A novidade envolve autorizar o acesso ao saldo do FGTS pelo aplicativo do fundo. Bancos consultam os valores disponíveis e informam à Caixa o montante necessário para quitação ou amortização.
Pela regra, pode-se usar até 20% do saldo disponível ou até R$ 1.000, prevalecendo o valor maior, para quem recebe até R$ 8.105. Valores de contas ativas e inativas podem ser usados, com prioridade às inativas.
Como funciona
O Desenrola Brasil oferecerá descontos de até 90% e juros de 1,99% ao mês. O programa foi lançado em 4 de maio, com início lento, aguardando garantias e regras de parcelamento.
O FGTS só é liberado após a renegociação estar concluída no programa. A exigência busca assegurar que os bancos ofereçam os descontos mínimos antes de usar recursos do trabalhador.
A liberação aos bancos segue a ordem de envio das informações à Caixa.
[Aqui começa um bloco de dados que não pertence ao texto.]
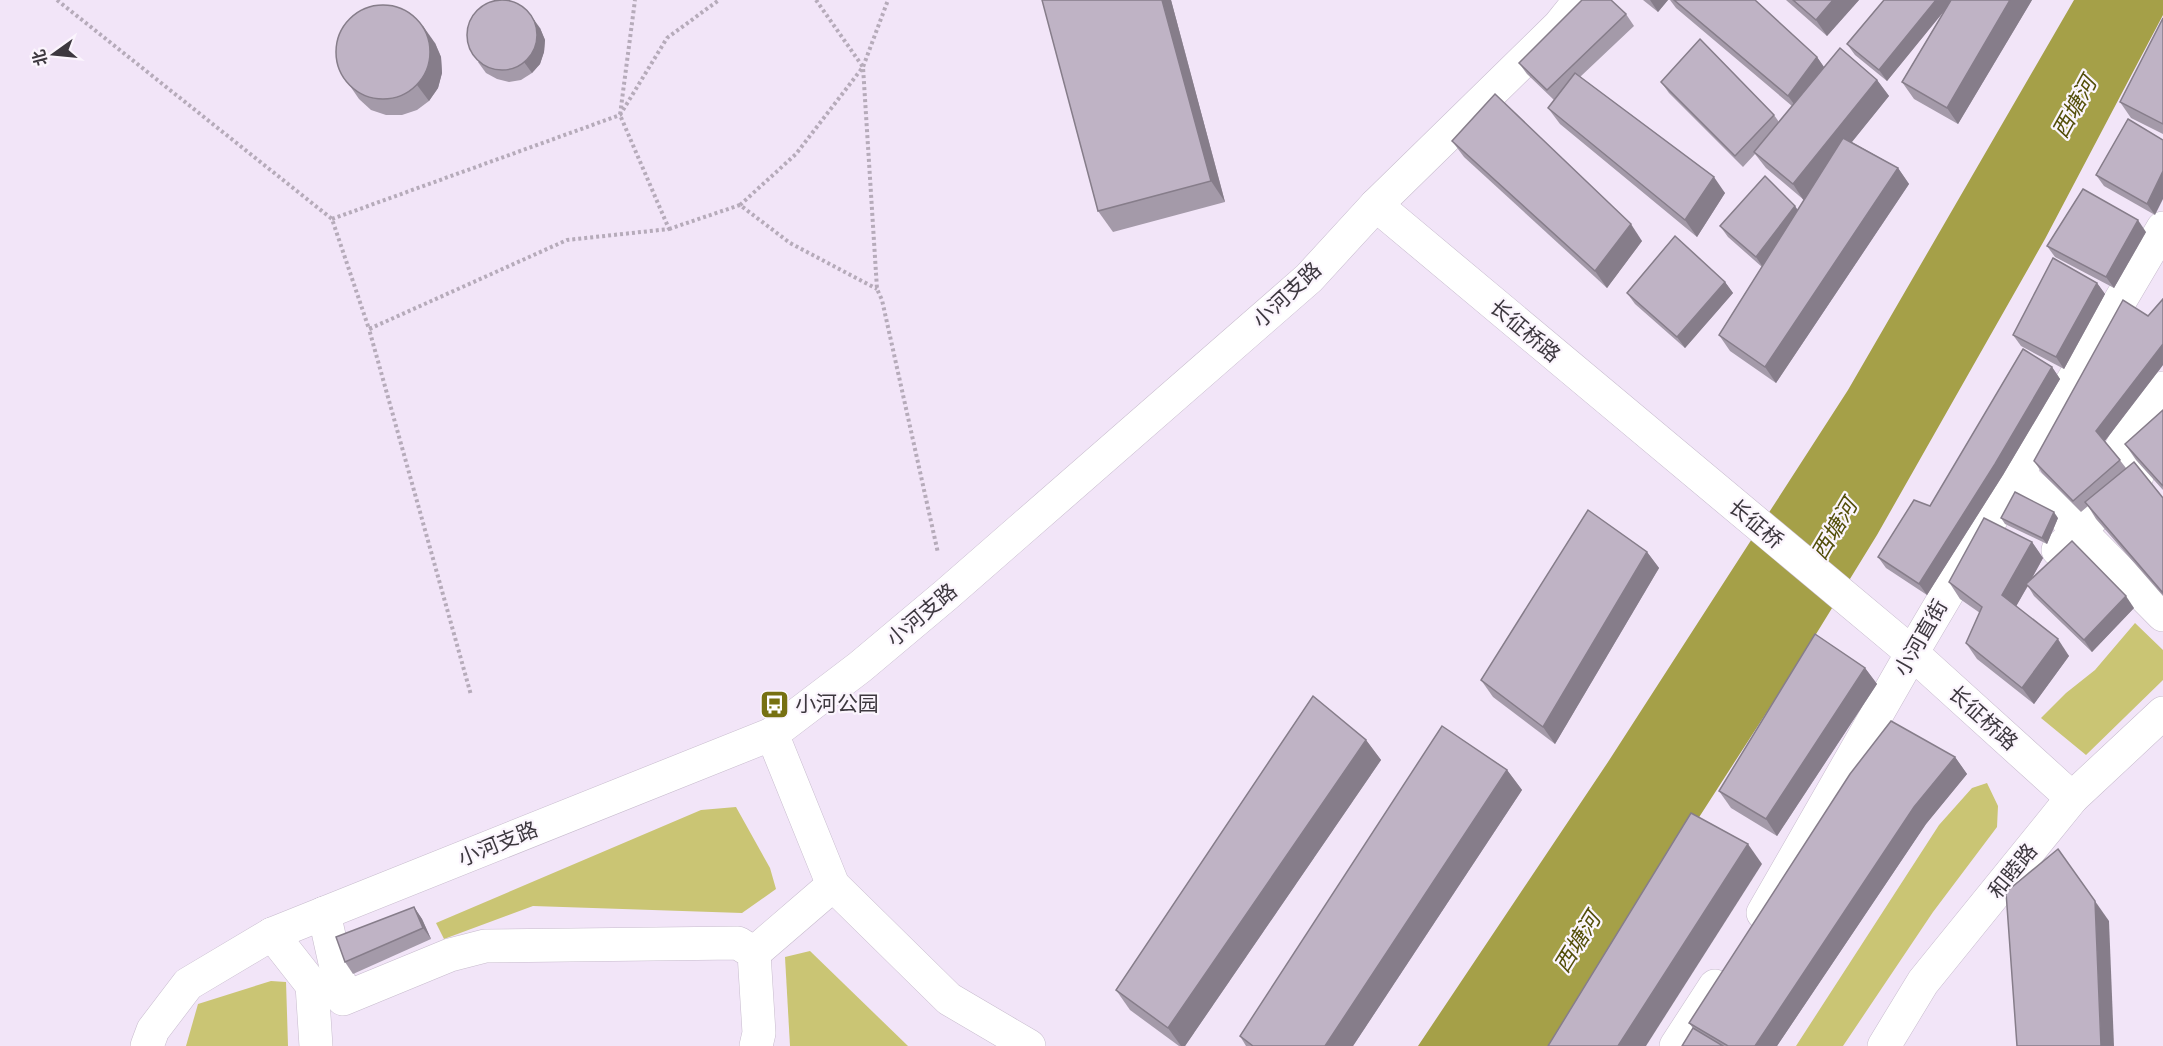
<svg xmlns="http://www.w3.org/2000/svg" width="2163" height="1046" font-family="'Work Sans','Noto Sans SC',sans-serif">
<rect width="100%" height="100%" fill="#f2e5f8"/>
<!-- green -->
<g fill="#cac574">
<polygon points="2135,623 2163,650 2163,680 2086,755 2041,718 2066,693 2095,670"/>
<polygon points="1987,783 1998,806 1997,827 1933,912 1843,1046 1796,1046 1939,825 1972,788"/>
<polygon points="736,807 770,868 776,889 742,913 533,906 444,939 436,923 701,810"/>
<polygon points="810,951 908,1046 790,1046 785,957"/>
<polygon points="271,981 286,982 288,1046 186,1046 198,1004"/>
</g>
<!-- water -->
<polygon fill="#a5a048" points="2074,0 2163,0 2163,15 2045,239 1877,535 1797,665 1604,965 1556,1046 1418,1046 1608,762 1848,390"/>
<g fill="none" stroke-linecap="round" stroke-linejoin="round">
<defs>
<g id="minor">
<polyline points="1376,205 1912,653 2072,798"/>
<polyline points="2018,474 2078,529 2163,615"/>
<polyline points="2058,550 2137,476 2122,446 2163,388"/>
<polyline points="772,734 833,885 949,999 1029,1046"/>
<polyline points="324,913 343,999 450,955 485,946 738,943 754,953 759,1033 756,1046"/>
<polyline points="1763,913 1912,653 2163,228"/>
<polyline points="272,934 312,985 316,1046"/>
<polyline points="754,953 833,885"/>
<polyline points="147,1046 153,1030 188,984 272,934 772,734 860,667 947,594 1309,278 1376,205 1559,26 1580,0"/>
<polyline points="1676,1046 1715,986"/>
<polyline points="1884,1046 1923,982 2072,798 2163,713"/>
</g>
</defs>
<!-- minor casing -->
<use href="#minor" stroke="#c7bbcd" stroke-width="34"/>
<!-- path -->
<g stroke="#b6abba" stroke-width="4" stroke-dasharray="3 3" stroke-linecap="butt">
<polyline points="57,0 332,219 369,329 567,240 669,229 620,115 635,0"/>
<polyline points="816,0 863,67 877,289 882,300 938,553"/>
<polyline points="740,205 796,154 863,67 888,0"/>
<polyline points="332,219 620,115 667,38 719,0"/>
<polyline points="669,229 740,205 790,243 877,289"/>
<polyline points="372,328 369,329 471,695"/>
</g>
<!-- minor -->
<use href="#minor" stroke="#fff" stroke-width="33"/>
</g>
<!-- wall -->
<g fill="#a49aa9">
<polygon points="1171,0 1225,202 1113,232 1098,211"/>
<polygon points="1643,0 1668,0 1658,12"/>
<polygon points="1670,0 1755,0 1817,57 1824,67 1877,80 1889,96 1852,142 1898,168 1909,184 1776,383 1730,351 1719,335 1762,267 1728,237 1720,226 1798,210 1804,200 1766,168 1755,154 1743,167 1669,93 1661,82 1774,115 1779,122 1792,106 1676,8"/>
<polygon points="1786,0 1859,0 1827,36"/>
<polygon points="1884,0 2032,0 1958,124 1914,99 1902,82 1945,10 1887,81 1855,55 1847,44"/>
<polygon points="1626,14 1634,26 1580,77 1725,193 1697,237 1560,124 1548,108 1554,100 1527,74 1519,63"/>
<polygon points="2163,18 2163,134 2131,118 2120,102"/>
<polygon points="540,28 545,40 544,52 540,64 532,73 521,80 509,82 497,79 486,73 478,62"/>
<polygon points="435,43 441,57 442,73 438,88 429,101 417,110 402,115 386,115 371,110 359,99 339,70"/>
<polygon points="2128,119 2155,215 2104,186 2096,175"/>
<polygon points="1452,141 1642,241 1607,288 1464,157"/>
<polygon points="2146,232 2114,288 2055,257 2047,246"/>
<polygon points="1725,282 1733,293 1685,348 1635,304 1627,293"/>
<polygon points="2097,283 2105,294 2064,369 2021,346 2013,335"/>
<polygon points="2163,365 2105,441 2126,468 2163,498 2163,596 2096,519 2088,506 2081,512 2042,473 2034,461"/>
<polygon points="2052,367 2060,379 2003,475 1927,595 1886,568 1878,557 1930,506"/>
<polygon points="2163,410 2163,490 2136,460 2125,444"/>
<polygon points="2001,518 2058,518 2047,544 2005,524"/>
<polygon points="2032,542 2043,558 2031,580 2134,608 2092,652 2034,596 2028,586 2016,606 2069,656 2034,704 1977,659 1966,643 1980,613 1960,599 1949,582"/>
<polygon points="1647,552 1659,568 1555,744 1493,697 1481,680"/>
<polygon points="1865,668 1877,684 1777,836 1731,808 1719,791"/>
<polygon points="1366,740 1381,760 1185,1046 1179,1046 1130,1010 1116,990"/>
<polygon points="1955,757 1967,774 1926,824 1777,1046 1682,1046 1693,1028 1689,1023"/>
<polygon points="1507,770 1522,790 1353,1046 1246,1046 1240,1036"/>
<polygon points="414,907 422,919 431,939 353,974 345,962"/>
</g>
<!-- shaded-wall -->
<g fill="#867d8a">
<polygon points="1162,0 1171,0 1225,202 1211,181"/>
<polygon points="1650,0 1668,0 1658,12"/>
<polygon points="1833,0 1859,0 1827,36 1816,20"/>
<polygon points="1936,0 1953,0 1887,81 1879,70"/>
<polygon points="2010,0 2032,0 1958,124 1947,108"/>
<polygon points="532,17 540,28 545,40 544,52 540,64 532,73 524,62"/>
<polygon points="423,26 435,43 441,57 442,73 438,88 429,101 417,85"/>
<polygon points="1817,57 1828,73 1800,112 1788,96"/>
<polygon points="1877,80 1889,96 1804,201 1793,184"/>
<polygon points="1898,168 1909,184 1776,383 1765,367"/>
<polygon points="2163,171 2163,199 2155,215 2147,204"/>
<polygon points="1714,177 1725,193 1697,237 1685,220"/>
<polygon points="1795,206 1803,217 1764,269 1756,257"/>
<polygon points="2138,220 2146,232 2114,288 2106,277"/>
<polygon points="1631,224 1642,241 1607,288 1595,271"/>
<polygon points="1725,282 1733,293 1685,348 1677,337"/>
<polygon points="2097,283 2105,294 2064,369 2056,357"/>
<polygon points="2163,344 2163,365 2104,442 2096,431"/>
<polygon points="2052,367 2060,379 2003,475 1927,595 1919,584"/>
<polygon points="2054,512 2058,518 2047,544 2042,538"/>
<polygon points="2032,542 2043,558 2013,612 2002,595"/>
<polygon points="1647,552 1659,568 1555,744 1543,727"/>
<polygon points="2126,596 2134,608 2092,652 2084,640"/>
<polygon points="2058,639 2069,656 2034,704 2022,688"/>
<polygon points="1865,668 1877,684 1777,836 1766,819"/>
<polygon points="1366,740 1381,760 1185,1046 1181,1046 1168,1028"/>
<polygon points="1955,757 1967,774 1926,824 1777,1046 1755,1046 1914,807"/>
<polygon points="1507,770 1522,790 1353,1046 1325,1046"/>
<polygon points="1748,844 1762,864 1646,1046 1618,1046"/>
<polygon points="2095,901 2109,921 2114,1046 2101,1046"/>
<polygon points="414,907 422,919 431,939 423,928"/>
</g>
<!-- building -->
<g fill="#bfb3c5" stroke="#867d8a" stroke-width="1.5">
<circle cx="502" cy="35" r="35"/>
<polygon points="1042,0 1162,0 1211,181 1098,211"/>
<polygon points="1582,0 1611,0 1626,14 1547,90 1519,63"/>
<polygon points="1674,0 1755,0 1817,57 1788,96"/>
<polygon points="1793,0 1833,0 1816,20"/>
<polygon points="1884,0 1936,0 1879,70 1847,44"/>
<polygon points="1951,0 2010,0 1947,108 1902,82"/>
<circle cx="383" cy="52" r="47"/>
<polygon points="2163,18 2163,124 2120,102"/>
<polygon points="1700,39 1774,115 1735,156 1661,82"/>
<polygon points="1840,48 1877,80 1793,184 1754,152"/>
<polygon points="1575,73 1714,177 1685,220 1548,108"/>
<polygon points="1495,94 1631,224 1595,271 1452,141"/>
<polygon points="2128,119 2163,140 2163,171 2147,204 2096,175"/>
<polygon points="1843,138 1898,168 1765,367 1719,335"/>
<polygon points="1765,176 1795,206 1756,257 1720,226"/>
<polygon points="2083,189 2138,220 2106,277 2047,246"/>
<polygon points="1675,236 1725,282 1677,337 1627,293"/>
<polygon points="2053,258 2097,283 2056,357 2013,335"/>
<polygon points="2163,299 2163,344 2096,431 2120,460 2073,501 2034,461 2123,300 2148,316"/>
<polygon points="2023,349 2052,367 1995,464 1919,584 1878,557 1914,500 1930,506"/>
<polygon points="2163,410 2163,486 2125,444"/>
<polygon points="2134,462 2163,498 2163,593 2085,502"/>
<polygon points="2015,492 2054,512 2042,538 2001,518"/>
<polygon points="1588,510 1647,552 1543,727 1481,680"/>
<polygon points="1984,518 2032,542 2002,595 2058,639 2022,688 1966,643 1982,607 1949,582"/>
<polygon points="2072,541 2126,596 2084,640 2026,584"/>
<polygon points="1815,634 1865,668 1766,819 1719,791"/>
<polygon points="1313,696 1366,740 1168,1028 1116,990"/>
<polygon points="1891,721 1955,757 1914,807 1755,1046 1728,1046 1689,1023 1850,774"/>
<polygon points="1442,726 1507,770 1325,1046 1253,1046 1240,1036"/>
<polygon points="1691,813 1748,844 1618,1046 1548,1046"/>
<polygon points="2058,849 2095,901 2101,1046 2017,1046 2006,892"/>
<polygon points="414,907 423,928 345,962 336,937"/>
<polygon points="1693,1028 1723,1046 1682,1046"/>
</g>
<!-- icons -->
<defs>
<symbol id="bus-square" viewBox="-11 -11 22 22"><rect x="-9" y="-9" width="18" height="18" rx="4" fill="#777112" stroke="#fbf5fd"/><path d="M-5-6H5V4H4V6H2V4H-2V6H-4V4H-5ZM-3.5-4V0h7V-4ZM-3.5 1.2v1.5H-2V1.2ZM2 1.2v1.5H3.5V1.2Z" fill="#fff"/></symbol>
</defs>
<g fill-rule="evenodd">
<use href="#bus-square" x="758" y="688" width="33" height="33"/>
</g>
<g text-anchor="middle" stroke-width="4.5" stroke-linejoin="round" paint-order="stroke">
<!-- street labels -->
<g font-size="21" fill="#3d383f" stroke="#fbf5fd">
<text transform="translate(1287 295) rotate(-43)" y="7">小河支路</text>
<text transform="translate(1525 331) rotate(40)" y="7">长征桥路</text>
<text transform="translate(1756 524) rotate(40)" y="7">长征桥</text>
<text transform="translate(922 615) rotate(-40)" y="7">小河支路</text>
<text transform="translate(1921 638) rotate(-60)" y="7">小河直街</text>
<text transform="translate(1983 718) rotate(42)" y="7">长征桥路</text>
<text transform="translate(498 844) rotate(-22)" y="7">小河支路</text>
<text transform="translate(2013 871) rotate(-51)" y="7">和睦路</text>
</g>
<!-- poi labels -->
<g font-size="21" fill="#3d383f" stroke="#fbf5fd" text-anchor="start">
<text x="795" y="711">小河公园</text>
</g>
<!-- water labels -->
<g font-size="22" font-style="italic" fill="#534e09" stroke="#fbf5fd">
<text transform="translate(2074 107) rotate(-61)" y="8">西塘河</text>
<text transform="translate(1834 529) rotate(-59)" y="8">西塘河</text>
<text transform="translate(1577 942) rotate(-58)" y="8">西塘河</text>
</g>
</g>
<!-- north arrow -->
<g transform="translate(54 54) rotate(255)" stroke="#fbf5fd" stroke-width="4.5" paint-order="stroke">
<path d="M0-4.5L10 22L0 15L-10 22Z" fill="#3d383f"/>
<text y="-9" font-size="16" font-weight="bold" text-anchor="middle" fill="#3d383f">北</text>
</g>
</svg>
O governo estima uso de até R$ 8,2 bilhões do FGTS, em um total de 90 dias.
Para aderir, o trabalhador deve atualizar o aplicativo FGTS e usar a nova função. A Caixa fará o repasse diretamente à instituição financeira responsável pela renegociação.
O uso do FGTS vale para dívidas de cartão de crédito, cheque especial e CDC. Quem utilizar o FGTS terá restrições temporárias no saque-aniversário.
Na prática, se um trabalhador tiver R$ 5 mil no FGTS e usar R$ 1 mil, o saldo ficará em R$ 4 mil até retornar aos R$ 5 mil, momento em que novas liberações ficarão indisponíveis.